Dwa dni później Poddasze siedziało z Mnichem za kierownicą i z dwoma kotami na tylnym siedzeniu w drodze do Matahari. Kajko i Kama - zwane wcześniej Patyczakami - znalazły już swoje stałe domki. A Poddasze wsiąkło po czubek czuprynki i zakochało się w tych wszystkich mruczkach, srajdkach, prychaczach, drapaczach i w ich wielkich kocich oczach, często zapaćkanych ropką, załzawionych i zdziwionych nagłą odmianą ich kociego losu.
Ta jedna wyprawa postawiła świat Poddasza do góry nogami. Wkrótce za sprawą Olgi, Poddasze zaczęło pertraktować z Mamuśką. W odpowiedzi dostało jeden pokoik na cele kociego przedszkola. Pojawiły się kocyki, wywędrowała stara lodówka. Kilka dni później pojawiły się pierwsze dwa koty z lecznicy (a wcześniej z Korabiewic).
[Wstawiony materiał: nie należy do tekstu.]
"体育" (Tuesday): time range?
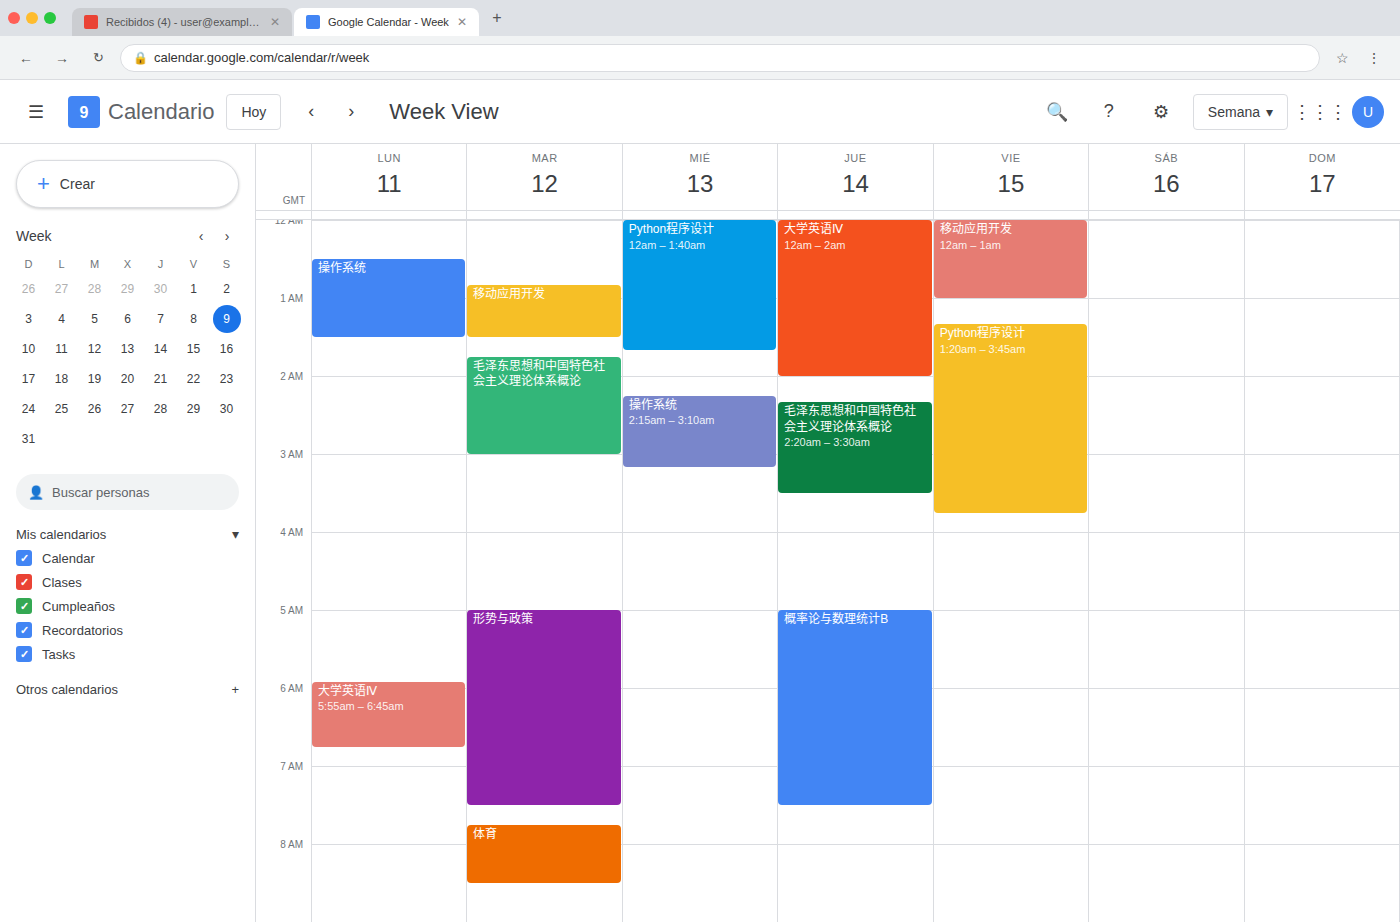
07:45 to 08:30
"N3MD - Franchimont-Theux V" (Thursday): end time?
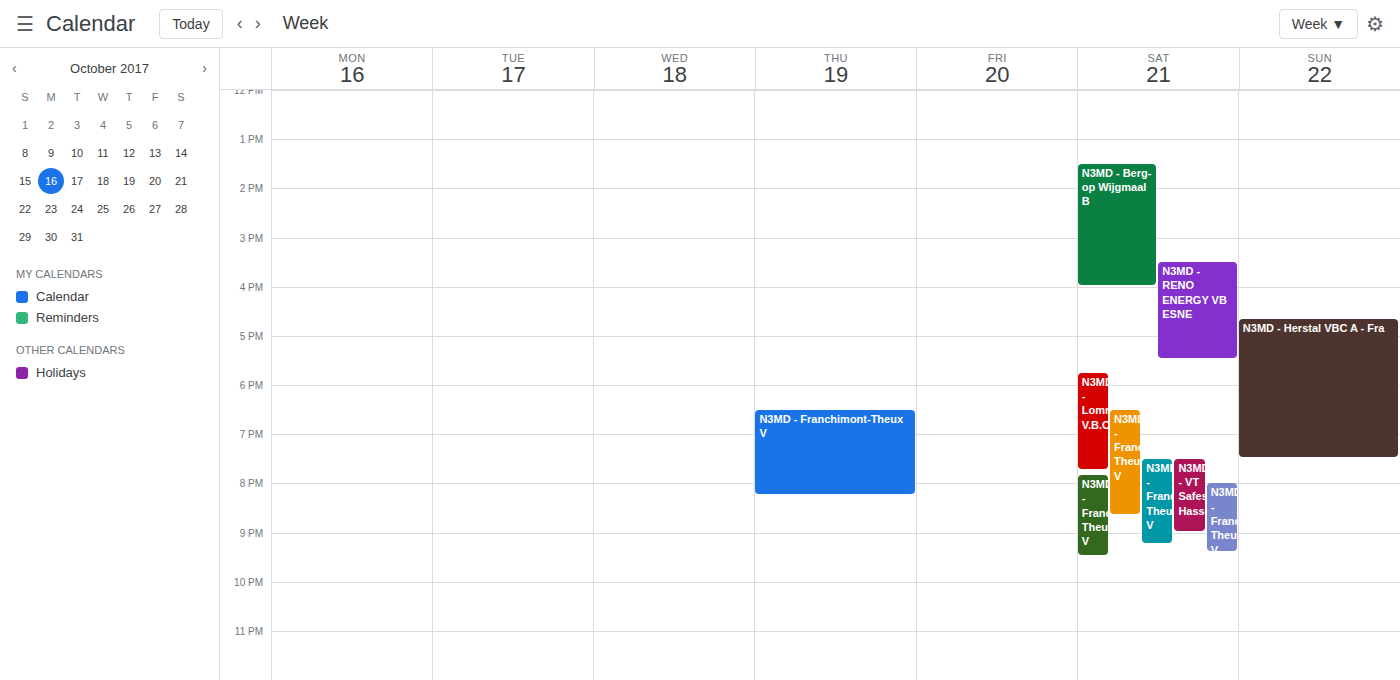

I tak już zostało do dziś. Ino z 2 kotów zrobiło się 11... Z jednego pokoju zrobił się dom otwarty dla kociego nieszczęścia i dodatkowa awaryjna izolatka w domu Poddasza.
A Mnich teraz patrzy na to całe szaleństwo i planuje rytualne mordy na klepkach Poddasza. Ale póki co pomaga w wożeniu kociego towarzystwa do weterynarza, pomaga w dowożeniu żwirku i karmy z hurtowni do Mamuśki i modli się o koniec kociej bezdomności, co by Poddasze siedziało w końcu na tyłku w domu, było wyspane i miało czas...
Wszystkie z poniższych kotów czekają na swoje stałe domki!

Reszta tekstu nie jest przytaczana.